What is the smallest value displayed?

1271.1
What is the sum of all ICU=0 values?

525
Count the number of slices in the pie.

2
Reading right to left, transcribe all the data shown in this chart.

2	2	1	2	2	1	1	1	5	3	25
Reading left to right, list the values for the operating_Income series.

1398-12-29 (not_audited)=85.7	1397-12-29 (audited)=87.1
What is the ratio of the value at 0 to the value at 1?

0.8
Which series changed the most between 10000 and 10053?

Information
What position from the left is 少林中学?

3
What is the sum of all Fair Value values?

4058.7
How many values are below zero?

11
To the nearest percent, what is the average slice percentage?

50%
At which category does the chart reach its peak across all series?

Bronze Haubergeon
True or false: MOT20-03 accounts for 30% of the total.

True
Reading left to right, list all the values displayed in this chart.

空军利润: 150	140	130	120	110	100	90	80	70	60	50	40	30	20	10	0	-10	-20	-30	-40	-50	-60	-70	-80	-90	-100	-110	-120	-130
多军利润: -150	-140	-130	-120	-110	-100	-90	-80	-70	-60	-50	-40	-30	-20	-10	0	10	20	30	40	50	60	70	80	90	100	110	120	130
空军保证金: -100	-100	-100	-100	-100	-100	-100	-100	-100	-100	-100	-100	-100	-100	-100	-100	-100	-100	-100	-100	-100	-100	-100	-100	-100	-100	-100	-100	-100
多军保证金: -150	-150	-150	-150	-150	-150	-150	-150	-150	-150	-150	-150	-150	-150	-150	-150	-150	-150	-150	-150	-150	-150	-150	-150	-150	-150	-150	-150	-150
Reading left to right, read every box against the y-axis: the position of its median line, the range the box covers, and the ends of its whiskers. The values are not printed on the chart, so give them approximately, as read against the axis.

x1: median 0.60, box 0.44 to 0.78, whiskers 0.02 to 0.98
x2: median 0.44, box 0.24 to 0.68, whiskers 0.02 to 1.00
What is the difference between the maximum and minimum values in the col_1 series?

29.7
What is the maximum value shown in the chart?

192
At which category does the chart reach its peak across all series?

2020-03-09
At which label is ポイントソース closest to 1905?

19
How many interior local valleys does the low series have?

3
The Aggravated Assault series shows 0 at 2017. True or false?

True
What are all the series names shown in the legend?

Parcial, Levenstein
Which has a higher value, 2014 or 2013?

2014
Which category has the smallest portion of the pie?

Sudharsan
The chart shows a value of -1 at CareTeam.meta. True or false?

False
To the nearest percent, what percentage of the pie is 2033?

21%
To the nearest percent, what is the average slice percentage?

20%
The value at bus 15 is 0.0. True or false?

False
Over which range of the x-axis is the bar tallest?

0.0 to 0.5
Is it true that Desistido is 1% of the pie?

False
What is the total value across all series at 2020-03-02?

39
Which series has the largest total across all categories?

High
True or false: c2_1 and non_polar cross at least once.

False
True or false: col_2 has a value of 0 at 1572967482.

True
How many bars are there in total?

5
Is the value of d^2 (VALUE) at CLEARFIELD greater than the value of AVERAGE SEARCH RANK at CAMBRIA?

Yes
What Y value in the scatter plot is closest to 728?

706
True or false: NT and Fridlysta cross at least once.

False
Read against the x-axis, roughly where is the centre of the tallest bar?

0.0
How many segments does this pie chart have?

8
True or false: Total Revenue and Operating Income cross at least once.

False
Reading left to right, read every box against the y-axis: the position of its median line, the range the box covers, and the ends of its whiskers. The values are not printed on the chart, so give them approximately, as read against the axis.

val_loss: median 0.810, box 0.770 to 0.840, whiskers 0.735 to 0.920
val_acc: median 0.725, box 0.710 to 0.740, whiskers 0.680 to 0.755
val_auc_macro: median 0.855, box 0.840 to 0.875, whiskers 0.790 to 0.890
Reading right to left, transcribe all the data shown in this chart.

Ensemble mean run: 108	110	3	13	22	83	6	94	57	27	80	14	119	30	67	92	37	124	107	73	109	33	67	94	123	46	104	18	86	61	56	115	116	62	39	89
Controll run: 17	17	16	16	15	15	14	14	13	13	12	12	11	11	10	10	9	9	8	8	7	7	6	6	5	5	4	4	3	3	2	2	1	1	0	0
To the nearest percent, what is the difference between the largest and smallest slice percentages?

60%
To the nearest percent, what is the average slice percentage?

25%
----------------
◆ **To-do item**
Rewrite the listing from its first line through the line containing "How many values are below zero?", replacing "sum" with "total" and leaving everything else unchanged.

◆ **Completed task**
What is the smallest value displayed?

1271.1
What is the total of all ICU=0 values?

525
Count the number of slices in the pie.

2
Reading right to left, transcribe all the data shown in this chart.

2	2	1	2	2	1	1	1	5	3	25
Reading left to right, list the values for the operating_Income series.

1398-12-29 (not_audited)=85.7	1397-12-29 (audited)=87.1
What is the ratio of the value at 0 to the value at 1?

0.8
Which series changed the most between 10000 and 10053?

Information
What position from the left is 少林中学?

3
What is the total of all Fair Value values?

4058.7
How many values are below zero?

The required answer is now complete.